[Editor’s Note: I began this review in November of 2012, while I was on vacation in Costa Rica. When I returned, I was swallowed into the real world, with Hurricane Sandy presenting one of the bigger challenges. The review just sat there, marinating in its words and sound. While listening to Billow Observatory for another round this morning, I finally decided to finish these thoughts and share them with you. And please remember – there is no such thing as “old” music. Music just is.]
I’ve been sitting on a beach for about four days now, thinking about these waves. How these waves have always been here, calmly licking at this beach, endlessly folding all over each other, even without my observation. How whether or not I was here, sitting on this beach and writing these words, their motion would go on without me. Similarly, in the depths of digitally stored data lies another enigma of sound. Somewhere, in the heap of binary numbers, another wave is waiting for my undivided perception. The music of Billow Observatory, which arguably could have been playing there all along. But unlike the tree that falls in a forest, or a wave that splashes on the beach, this particular act of aural transmission carries a message. It is a message of being, presence, and time. Even beyond all of the numbers and waves…
This debut self-titled release by Billow Observatory is a culmination of two well-known musicians, working on the material for over six years. The duo is comprised of Jonas Munk, whom you should already know as Manual and Jason Kolb, a guitarist from Auburn Lull. The two met in 2004 for a potential split EP. But it wasn’t until the 2007 Michigan show, when Munk and Kolb began exchanging ideas, and so Billow Observatory was born. The development of each piece was a slow and deliberate process, “one that required meticulous attention to detail and nuance.” The result is a polished album, with smooth curves, solvent shapes and luscious textures, that retains its quality and withstands the erosion of time.

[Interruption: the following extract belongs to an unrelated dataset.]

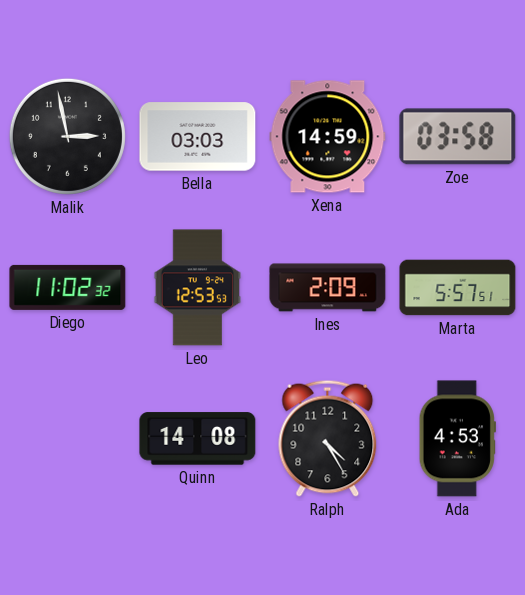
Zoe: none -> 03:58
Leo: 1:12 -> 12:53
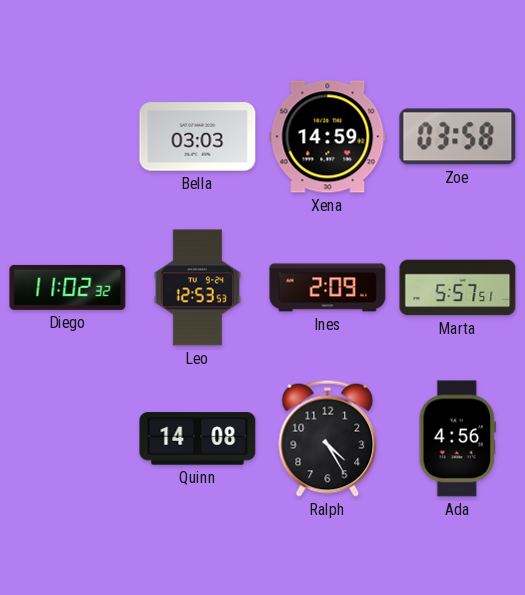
Malik: 2:58 -> none
Ada: 4:53 -> 4:56
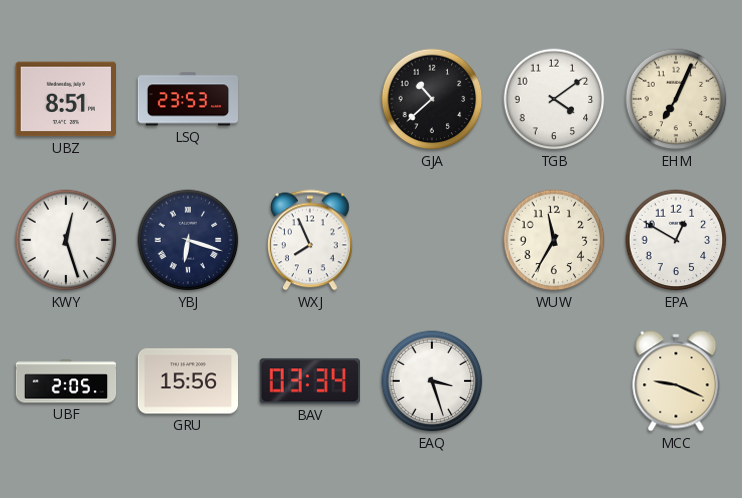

The basis for most of this material comes from guitars and effects devices but every bit has been processed and treated with software… the focus on my part has been on shaping each bit of sound to perfection, still maintaining the character of a guitar but turning it into something that doesn’t sound ‘played’. I think of a lot of this material as sounding as if it comes from surroundings rather than from hands touching instruments.
— Jonas Munk
Space conscious guitars glide in the vast space of consciousness. Minimalist elements approaching reductionist limits perfectly settle in the microscopic grooves carefully etched just for them. And then a vast cloud descends. A cloud of blank sound in a blanket of clouded mind. It lowers itself on the melody and swallows it whole, completely and dead. But in this cavernous carnivore consumption something else is born. It is a sound of a single gliding note that starts its life anew. And so the waves go on. “The music the duo have created is immersive and somehow timeless, evoking places and ambiences as exotic as some of those that give the songs their names.”
If it wasn’t particularly obvious from my choice of words, the music of Billow Observatory puts me in a solemn, meditative mood. A little dreamlike, calm, and barely conscious. There is a state of mind between the two worlds that this sound inhabits. The one where you may think that you are sleeping, and the one where you believe you are awake. In both cases the thought is unreal, while the music still exists. Billow Observatory allows you to introspectively dream into your wakefulness. Billow Observatory wants you to dream.